Assignment: Search the entries for the word "meet" and copy each line that has it.
_____
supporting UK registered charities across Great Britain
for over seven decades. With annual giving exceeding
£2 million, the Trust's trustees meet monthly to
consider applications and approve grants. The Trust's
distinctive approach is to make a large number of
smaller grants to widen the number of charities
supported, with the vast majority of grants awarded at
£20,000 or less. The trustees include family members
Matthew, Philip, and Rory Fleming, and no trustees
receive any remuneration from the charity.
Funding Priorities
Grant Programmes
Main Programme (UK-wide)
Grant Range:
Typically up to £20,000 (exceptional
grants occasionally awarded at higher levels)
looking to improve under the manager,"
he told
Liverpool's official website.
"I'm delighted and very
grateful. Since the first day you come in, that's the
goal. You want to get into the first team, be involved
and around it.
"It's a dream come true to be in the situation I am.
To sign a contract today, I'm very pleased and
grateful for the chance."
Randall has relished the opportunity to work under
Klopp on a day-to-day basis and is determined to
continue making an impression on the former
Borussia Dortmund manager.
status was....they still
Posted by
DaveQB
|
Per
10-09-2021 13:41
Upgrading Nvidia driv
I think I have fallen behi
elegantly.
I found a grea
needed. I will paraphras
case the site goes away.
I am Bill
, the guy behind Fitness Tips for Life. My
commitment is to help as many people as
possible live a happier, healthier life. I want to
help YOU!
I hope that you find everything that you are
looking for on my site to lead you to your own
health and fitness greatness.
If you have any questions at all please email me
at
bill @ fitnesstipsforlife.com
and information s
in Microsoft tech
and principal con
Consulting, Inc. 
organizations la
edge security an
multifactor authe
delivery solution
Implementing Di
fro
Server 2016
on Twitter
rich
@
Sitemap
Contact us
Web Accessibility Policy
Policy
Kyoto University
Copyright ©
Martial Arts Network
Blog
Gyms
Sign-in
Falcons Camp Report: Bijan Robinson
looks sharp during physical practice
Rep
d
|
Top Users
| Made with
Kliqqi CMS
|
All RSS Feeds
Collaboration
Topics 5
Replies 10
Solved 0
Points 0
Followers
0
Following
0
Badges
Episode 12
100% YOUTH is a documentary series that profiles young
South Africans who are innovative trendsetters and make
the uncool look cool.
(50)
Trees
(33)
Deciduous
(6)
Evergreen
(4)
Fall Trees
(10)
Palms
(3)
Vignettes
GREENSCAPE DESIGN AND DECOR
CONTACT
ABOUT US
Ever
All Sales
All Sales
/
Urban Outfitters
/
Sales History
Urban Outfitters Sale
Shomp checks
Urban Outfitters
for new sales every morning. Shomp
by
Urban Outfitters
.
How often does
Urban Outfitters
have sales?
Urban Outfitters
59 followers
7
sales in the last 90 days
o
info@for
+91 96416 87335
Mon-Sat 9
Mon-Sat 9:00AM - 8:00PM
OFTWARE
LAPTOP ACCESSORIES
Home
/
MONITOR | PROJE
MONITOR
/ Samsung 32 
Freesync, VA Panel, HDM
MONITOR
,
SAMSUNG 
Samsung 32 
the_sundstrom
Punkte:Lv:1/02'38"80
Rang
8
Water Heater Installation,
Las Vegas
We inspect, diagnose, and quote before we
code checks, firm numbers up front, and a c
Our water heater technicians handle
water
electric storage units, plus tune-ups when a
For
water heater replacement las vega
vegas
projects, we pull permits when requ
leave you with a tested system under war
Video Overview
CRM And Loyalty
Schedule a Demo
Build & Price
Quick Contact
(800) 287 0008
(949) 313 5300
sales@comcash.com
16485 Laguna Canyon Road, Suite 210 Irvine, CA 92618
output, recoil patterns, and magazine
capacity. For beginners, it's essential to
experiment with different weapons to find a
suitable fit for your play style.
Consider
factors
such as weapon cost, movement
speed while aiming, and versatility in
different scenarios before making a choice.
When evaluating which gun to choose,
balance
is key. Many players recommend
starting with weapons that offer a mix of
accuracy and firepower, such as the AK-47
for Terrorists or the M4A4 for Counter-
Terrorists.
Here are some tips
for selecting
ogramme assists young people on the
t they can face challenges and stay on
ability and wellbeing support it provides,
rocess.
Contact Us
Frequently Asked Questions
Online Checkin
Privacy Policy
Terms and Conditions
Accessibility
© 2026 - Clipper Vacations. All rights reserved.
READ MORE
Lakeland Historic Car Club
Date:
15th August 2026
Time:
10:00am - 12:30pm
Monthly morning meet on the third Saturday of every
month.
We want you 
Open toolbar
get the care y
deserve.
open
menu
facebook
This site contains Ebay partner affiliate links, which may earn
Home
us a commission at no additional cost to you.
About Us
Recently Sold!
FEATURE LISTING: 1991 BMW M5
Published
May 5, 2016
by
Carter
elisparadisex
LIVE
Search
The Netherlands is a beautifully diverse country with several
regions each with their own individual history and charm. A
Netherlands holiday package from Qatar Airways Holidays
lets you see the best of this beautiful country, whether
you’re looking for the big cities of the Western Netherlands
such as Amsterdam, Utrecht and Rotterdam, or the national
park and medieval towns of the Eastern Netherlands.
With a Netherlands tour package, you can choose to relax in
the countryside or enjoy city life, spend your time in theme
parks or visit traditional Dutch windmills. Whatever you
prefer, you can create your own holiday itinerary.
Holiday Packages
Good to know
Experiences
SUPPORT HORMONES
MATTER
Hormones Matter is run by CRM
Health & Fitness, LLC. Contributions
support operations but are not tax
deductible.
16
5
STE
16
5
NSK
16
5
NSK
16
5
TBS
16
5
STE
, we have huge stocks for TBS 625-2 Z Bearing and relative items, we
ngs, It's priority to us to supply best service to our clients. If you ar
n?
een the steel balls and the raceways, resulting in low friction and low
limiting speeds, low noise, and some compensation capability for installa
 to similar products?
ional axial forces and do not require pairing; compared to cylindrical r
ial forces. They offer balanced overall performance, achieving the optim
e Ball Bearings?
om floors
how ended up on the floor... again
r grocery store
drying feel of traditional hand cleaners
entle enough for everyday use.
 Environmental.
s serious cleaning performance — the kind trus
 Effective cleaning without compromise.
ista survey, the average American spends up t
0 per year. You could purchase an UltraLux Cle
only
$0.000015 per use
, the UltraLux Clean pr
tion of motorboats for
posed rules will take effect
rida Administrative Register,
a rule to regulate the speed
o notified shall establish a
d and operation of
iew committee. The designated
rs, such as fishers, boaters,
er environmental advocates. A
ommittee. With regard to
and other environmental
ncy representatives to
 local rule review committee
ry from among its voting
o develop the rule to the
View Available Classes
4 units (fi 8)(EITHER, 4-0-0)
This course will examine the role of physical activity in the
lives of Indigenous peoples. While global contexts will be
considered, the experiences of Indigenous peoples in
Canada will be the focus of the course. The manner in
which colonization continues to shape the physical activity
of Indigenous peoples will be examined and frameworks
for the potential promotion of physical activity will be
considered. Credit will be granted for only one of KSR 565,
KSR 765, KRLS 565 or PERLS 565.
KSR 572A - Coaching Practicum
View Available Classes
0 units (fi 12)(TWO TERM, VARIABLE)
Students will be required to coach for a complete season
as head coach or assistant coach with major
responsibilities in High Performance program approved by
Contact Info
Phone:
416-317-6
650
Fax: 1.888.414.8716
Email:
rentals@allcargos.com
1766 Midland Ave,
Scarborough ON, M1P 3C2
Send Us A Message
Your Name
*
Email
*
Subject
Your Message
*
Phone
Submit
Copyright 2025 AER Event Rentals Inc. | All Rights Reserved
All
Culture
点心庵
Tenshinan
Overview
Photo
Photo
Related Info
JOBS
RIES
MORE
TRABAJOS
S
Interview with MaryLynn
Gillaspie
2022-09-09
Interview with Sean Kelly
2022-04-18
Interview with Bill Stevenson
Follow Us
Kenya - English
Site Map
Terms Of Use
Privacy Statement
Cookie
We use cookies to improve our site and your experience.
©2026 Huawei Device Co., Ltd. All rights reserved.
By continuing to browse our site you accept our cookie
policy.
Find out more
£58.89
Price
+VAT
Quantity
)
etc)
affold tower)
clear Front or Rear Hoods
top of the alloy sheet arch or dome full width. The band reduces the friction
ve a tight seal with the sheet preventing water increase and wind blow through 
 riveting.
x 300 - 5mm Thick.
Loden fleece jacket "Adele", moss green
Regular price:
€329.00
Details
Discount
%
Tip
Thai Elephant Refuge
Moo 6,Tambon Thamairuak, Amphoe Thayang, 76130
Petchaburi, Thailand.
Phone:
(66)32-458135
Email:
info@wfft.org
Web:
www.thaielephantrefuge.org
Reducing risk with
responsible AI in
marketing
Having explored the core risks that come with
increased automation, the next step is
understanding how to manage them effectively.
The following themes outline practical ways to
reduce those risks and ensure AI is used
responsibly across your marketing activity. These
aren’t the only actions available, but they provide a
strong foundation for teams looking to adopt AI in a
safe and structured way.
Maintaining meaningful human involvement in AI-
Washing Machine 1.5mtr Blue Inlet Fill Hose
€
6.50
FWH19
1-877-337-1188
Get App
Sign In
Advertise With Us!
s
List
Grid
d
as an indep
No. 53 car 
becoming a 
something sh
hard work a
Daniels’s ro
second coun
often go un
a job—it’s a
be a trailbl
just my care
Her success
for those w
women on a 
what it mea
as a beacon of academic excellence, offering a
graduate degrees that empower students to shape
_____
Answer area:
£2 million, the Trust's trustees meet monthly to
Monthly morning meet on the third Saturday of every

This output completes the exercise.